Another challenge I faced with Isolation Forest was the interpretability of the results. Understanding why certain points were flagged as outliers was not always clear, as the algorithm provides limited information into its decision-making process. This lack of transparency in the anomaly scores made it necessary to consider additional validation steps to ensure accurate handling of flagged points.

**Imputation**

In this analysis, I used two main methods for imputation, which are Nearest Neighbors (KNN) imputation and Multiple Imputation by Chained Equations (MICE). Reflecting on both methods, each presented their own unique pros and cons.


**K-Nearest Neighbors (KNN) Imputation**

KNN imputation fills missing values by considering the values of the nearest neighbors based on feature similarity.

**Pros**
- Simplicity and Intuitiveness:
  - KNN is based on the assumption that similar data points are likely to share similar values in missing fields, making it an intuitive choice. This approach worked well in the `houses_corrupted` dataset, where features like `median_income` and `population` often reflect neighborhood-based similarities.
- Ease of Implementation:
  - KNN has a straightforward setup, allowing it to be applied quickly for basic imputation needs without requiring complex configurations. Additionally, there are many online tutorials available that demonstrate how to implement this method, making it accessible for a wide range of users.

**Cons**
- Dependency on Tuning Parameter (`n_neighbors`):
  - The accuracy of KNN imputation depends on the number of neighbors chosen, or the "K" parameter. Imputed values vary based on this choice, which requires testing and fine-tuning to determine the optimal setting.

**Multiple Imputation by Chained Equations (MICE) Imputation**

MICE imputes missing values through iterative modeling, treating each variable as a target in a regression model based on other features.

**Pros**
- Better Preservation of Feature Relationships:
  - MICE provided a slight performance edge over KNN, indicating it may have better preserved the relationships between features. This was evident when comparing the model’s performance on the MICE-imputed data with the original data, as MICE showed slightly improved accuracy.
- Reduces Bias:
  - By iteratively modeling and filling missing values, MICE tends to reduce bias, providing more accurate imputations compared to simpler methods (e.g., mean or median imputation).
- Faster Processing Time than KNN:
  - In this dataset, MICE demonstrated faster processing than KNN, likely due to its iterative modeling approach, which avoids extensive pairwise distance calculations.

**Cons**
- Limited Interpretability:
  - MICE can lack transparency since it iteratively imputes based on regression models across features. Unlike KNN, which simply fills based on neighboring values, MICE’s complex imputation process may make it harder to trace how each missing value was imputed.

**Challenges in Imputation Implementation**

One challenge I faced when implementing both imputation methods was fully understanding how each approach works. Despite researching KNN and MICE, I still found some aspects of their processes confusing, which impacted my confidence in applying them correctly.
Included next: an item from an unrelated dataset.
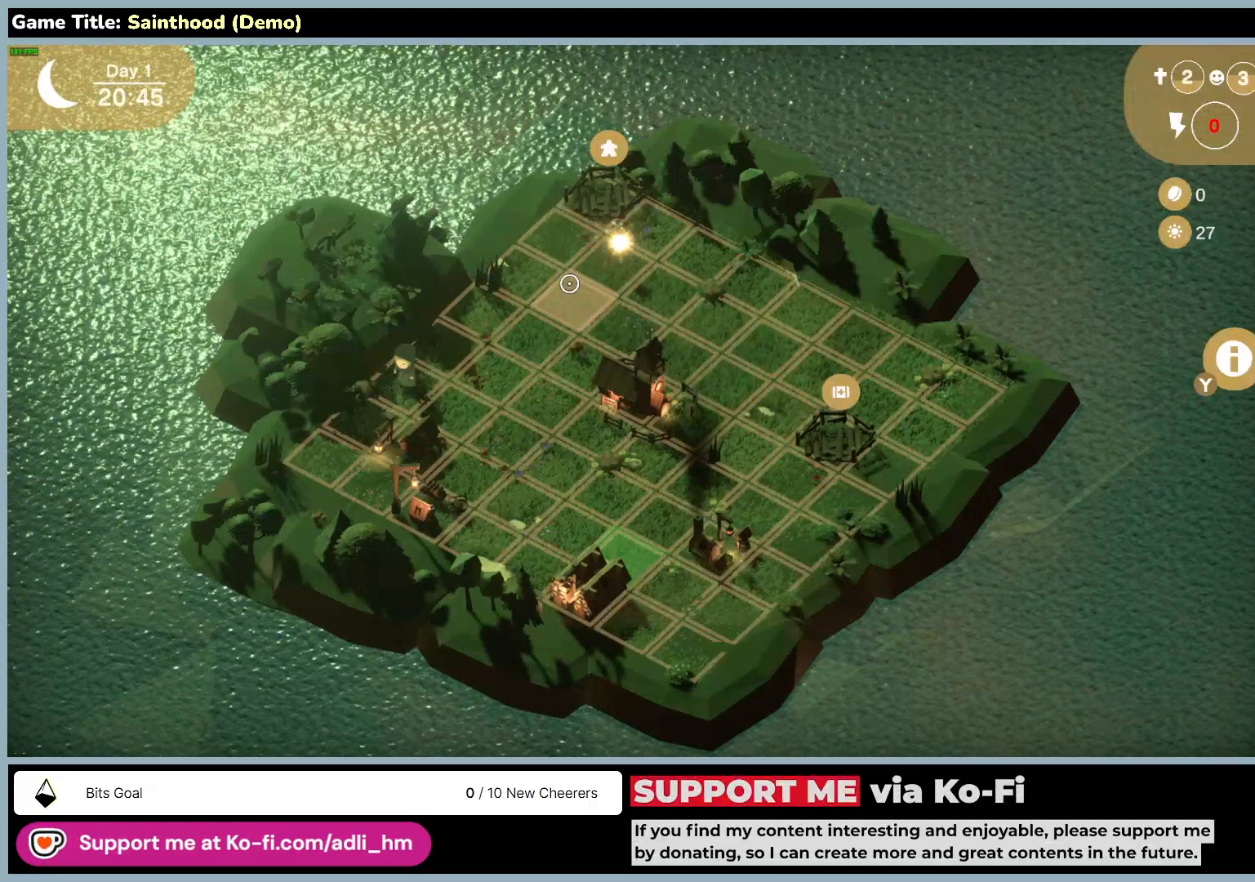
{"keys": [], "mouse": ["left"], "events": [[450, "mouse_left", "down"]]}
Another challenge was determining the `n_neighbors` value for KNN. I researched the parameter to understand its impact on imputation accuracy and decided to use the standard `n_neighbors = 5`. However, I also experimented with other values, each yielding different results. Choosing the optimal n_neighbors value was essential since too few or too many neighbors could reduce the accuracy of the imputed values, highlighting the importance of careful tuning in this method.